What the exercise asks — Take each line in the entries below that holds "dissenters" and show it.

(Saved entries)

======

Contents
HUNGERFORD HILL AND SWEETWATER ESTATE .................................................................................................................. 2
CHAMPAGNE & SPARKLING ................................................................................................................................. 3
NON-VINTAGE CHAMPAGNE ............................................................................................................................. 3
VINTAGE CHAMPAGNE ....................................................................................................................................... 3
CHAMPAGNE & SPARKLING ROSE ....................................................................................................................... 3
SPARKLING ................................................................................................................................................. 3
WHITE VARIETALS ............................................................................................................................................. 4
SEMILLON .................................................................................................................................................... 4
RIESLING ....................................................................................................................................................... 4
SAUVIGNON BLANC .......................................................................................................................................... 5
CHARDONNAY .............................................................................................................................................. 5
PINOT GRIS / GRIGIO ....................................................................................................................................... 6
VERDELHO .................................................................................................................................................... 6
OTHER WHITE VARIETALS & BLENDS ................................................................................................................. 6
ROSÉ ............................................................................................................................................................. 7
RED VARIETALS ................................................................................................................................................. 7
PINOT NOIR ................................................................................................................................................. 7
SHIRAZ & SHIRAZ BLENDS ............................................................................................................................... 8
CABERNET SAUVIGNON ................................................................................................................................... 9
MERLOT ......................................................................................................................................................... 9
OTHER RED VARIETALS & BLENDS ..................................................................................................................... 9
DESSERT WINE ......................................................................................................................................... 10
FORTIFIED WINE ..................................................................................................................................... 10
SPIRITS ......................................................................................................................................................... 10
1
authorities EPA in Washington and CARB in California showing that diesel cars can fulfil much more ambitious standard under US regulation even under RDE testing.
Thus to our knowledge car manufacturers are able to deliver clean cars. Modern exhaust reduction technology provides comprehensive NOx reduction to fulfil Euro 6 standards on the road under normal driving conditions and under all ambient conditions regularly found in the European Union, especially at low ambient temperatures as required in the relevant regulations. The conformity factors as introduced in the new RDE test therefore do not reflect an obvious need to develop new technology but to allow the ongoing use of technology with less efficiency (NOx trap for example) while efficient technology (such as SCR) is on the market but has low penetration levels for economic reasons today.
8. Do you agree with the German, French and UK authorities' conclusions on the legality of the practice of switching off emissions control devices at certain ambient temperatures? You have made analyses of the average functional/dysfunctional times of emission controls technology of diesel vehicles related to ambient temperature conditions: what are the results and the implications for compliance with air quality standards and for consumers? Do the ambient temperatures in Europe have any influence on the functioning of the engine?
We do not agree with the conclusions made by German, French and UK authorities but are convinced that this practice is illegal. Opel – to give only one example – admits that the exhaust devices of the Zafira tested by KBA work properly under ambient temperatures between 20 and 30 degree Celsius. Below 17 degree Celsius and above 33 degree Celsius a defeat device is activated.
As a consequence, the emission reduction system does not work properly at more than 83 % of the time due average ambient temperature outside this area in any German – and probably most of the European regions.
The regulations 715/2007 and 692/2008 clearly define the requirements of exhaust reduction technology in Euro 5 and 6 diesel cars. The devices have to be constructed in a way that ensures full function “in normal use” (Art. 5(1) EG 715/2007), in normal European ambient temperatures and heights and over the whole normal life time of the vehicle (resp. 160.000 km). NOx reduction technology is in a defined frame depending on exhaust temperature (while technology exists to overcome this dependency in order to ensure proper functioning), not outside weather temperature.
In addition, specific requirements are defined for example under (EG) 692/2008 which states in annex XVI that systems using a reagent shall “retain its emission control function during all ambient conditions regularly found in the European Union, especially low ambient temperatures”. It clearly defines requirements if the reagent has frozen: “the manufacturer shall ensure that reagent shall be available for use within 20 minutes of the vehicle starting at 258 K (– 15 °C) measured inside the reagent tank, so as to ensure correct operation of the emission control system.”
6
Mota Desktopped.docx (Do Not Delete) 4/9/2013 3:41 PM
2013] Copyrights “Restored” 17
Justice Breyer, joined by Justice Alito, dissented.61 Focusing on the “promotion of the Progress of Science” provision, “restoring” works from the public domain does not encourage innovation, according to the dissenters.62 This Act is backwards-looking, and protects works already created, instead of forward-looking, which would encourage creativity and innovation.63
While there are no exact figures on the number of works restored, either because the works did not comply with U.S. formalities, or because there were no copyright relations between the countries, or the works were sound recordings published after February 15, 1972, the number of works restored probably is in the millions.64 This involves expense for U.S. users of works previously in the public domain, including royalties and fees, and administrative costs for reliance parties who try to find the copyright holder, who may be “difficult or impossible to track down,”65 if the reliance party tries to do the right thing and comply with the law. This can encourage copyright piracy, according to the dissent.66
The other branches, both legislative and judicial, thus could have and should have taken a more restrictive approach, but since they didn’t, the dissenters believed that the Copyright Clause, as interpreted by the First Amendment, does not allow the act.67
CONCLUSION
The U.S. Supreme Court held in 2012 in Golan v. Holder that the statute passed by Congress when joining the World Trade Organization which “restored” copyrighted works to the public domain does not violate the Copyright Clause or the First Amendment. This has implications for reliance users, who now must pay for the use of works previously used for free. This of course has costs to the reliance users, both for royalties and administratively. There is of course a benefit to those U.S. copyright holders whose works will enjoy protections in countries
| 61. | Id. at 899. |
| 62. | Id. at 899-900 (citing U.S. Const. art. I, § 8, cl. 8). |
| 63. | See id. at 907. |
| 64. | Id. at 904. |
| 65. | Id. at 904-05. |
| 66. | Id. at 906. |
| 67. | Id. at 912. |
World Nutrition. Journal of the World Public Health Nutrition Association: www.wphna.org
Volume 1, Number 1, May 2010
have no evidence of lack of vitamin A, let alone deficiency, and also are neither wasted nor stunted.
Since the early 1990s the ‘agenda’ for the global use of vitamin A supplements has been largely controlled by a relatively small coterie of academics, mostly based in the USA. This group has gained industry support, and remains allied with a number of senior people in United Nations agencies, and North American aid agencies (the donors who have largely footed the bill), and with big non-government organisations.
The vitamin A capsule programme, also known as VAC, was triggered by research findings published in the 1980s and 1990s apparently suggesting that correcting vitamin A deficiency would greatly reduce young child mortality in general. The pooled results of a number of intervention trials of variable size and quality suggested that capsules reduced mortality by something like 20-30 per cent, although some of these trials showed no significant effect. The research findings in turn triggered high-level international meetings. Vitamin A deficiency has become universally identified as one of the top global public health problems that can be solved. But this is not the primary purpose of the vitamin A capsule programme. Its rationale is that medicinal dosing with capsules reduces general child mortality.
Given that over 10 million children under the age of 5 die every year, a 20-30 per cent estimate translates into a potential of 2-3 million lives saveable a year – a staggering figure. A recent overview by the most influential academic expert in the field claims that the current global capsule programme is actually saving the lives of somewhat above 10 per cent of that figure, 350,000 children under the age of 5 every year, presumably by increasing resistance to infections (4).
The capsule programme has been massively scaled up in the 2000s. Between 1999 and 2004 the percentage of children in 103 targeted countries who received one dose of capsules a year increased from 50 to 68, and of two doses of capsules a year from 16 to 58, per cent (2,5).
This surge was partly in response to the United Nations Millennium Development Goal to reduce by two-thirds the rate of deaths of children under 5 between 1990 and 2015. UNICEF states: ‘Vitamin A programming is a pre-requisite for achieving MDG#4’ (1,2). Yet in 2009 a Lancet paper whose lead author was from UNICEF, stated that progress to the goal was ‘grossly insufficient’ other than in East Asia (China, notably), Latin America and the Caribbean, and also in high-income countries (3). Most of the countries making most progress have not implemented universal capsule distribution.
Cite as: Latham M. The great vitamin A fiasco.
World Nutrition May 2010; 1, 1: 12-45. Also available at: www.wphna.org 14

======

Your solution —
Justice Breyer, joined by Justice Alito, dissented.61 Focusing on the “promotion of the Progress of Science” provision, “restoring” works from the public domain does not encourage innovation, according to the dissenters.62 This Act is backwards-looking, and protects works already created, instead of forward-looking, which would encourage creativity and innovation.63
The other branches, both legislative and judicial, thus could have and should have taken a more restrictive approach, but since they didn’t, the dissenters believed that the Copyright Clause, as interpreted by the First Amendment, does not allow the act.67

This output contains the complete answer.